Do Antigo Testamento a Bonifácio VIII, patriarca emérito de Lisboa conduz viagem à história destas celebrações
Lisboa, 05 dez 2024 (Ecclesia) – D. Manuel Clemente, patriarca emérito de Lisboa e especialista em história da Igreja, disse à Agência ECCLESIA que a celebração dos Jubileus, convocados pelos Papas desde 1300, nasceu por iniciativa “popular”.
“É muito interessante, porque a iniciativa é do povo, popular, a que depois a hierarquia correspondeu. É muito curioso isso”, indica, na primeira de uma série de conversas sobre a celebração dos jubileus, apontando ao Ano Santo de 2025.

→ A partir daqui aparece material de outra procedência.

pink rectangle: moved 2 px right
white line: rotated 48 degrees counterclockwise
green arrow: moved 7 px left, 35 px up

As entrevistas vão ser emitidas semanalmente à quinta-feira, no Programa ECCLESIA, espaço televisivo da Igreja Católica (RTP2), ao qual o patriarca emérito regressa com um espaço dedicado à História.

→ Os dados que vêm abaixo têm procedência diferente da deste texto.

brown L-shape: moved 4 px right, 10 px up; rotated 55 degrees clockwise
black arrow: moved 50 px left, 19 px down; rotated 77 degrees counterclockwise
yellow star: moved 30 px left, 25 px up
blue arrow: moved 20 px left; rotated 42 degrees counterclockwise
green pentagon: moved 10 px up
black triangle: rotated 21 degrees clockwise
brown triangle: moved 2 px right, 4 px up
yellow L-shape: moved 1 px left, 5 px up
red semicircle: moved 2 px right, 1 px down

“Esta série de programas vai ser sobre os jubileus, e foi também assim que começamos: em 98, a primeira série de programas foi sobre o Jubileu do Ano 2000, que se estava a aproximar”, recorda D. Manuel Clemente.

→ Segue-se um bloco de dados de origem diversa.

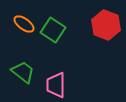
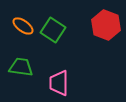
orange ellipse: moved 1 px left, 2 px down
green trapezoid: moved 2 px left, 5 px up; rotated 30 degrees counterclockwise
pink trapezoid: moved 3 px right, 2 px up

O Papa Bonifácio VIII instituiu, em 1300, o primeiro ano santo – com recorrência centenária, passando depois, segundo o modelo bíblico, cinquentenária e finalmente fixado de 25 em 25 anos.
“O jubileu não aparece como uma decisão, um plano arquitetado em Roma, concretamente pelo Papa da altura e pelos seus colaboradores. Não, vai ser uma surpresa, até vou chamar ao segundo programa desta série ‘a surpresa de Bonifácio VIII’, porque para ele foi surpreendente, e ele vai corresponder de maneira mais, digamos, organizada, sistemática, a isso que acontecia, àquelas multidões que ocorrem em Roma sem ninguém as ter convocado”, precisa o historiador.
Desde este primeiro jubileu, ligado a uma peregrinação a Roma, à visita aos túmulos dos apóstolos e outras práticas penitenciais, surge associada a indulgência.
“É um recomeço, agora no sentido espiritual, e é esta tradição que vai coincidir com a tradição bíblica do jubileu e dar origem aos jubileus que desde esse último ano do século XIII, que é o ano de 1300, até agora”, observa D. Manuel Clemente.
Há aqui uma confluência de motivos bíblicos e espirituais que levaram o povo de Deus, e, portanto, também dentro do povo de Deus, os Papas, a avançar com estas iniciativas, numa cadência que ao princípio era um pouco irregular, mas que depois se tornou regular destes 25 em 25 anos – além dos jubileus extraordinários”.
O patriarca emérito de Lisboa recorda as referências ao jubileu no Antigo Testamento, como acontece no Levítico [terceiro livro da Bíblia], que fala num “ano sabático”, de 7 em 7 anos, e o jubileu de 50 em 50 anos – “era assim chamado porque era anunciado por uma corneta, um chifre de carneiro, que se chamava ‘jobel’, portanto o jubileu”.
Segundo a prescrição contida no capítulo 25 do Livro do Levítico, de sete em sete semanas, no quinquagésimo ano, a “trombeta de aclamação” deveria soar para proclamar um “sábado” de 12 meses, durante o qual a terra devia descansar, as dívidas deviam ser perdoadas e os bens devolvidos à sua propriedade original, como explica uma nota divulgada pelo jornal do Vaticano, ‘L’Osservatore Romano’.
“O que se pretendia é que as coisas voltassem a ser como Deus as quer: que as terras voltassem aos seus possuidores, os que tinham ficado servos e escravizados, por esta ou por aquela razão, voltassem à liberdade, a própria terra ficava em pousio, tudo recomeçava. Era assim o ideal do jubileu”, indica D. Manuel Clemente.
“Não sei se alguma vez isso aconteceu ao longo do Antigo Testamento, os próprios biblistas têm muitas dúvidas, mas a ideia lá estava”, acrescenta.
O entrevistado sublinha que a pregação de Jesus Cristo assume este ideal indicando que “era Ele quem vinha realizar o jubileu”.
Na bula de proclamação do Jubileu 2025, intitulada ‘Spes non confundit’ (A esperança não desilude), Francisco anunciou solenemente o início e fim das celebrações do próximo Ano Santo, entre 28 de dezembro de 2024 e 6 de janeiro de 2026, naquele que será o 27.º jubileu ordinário da história da Igreja.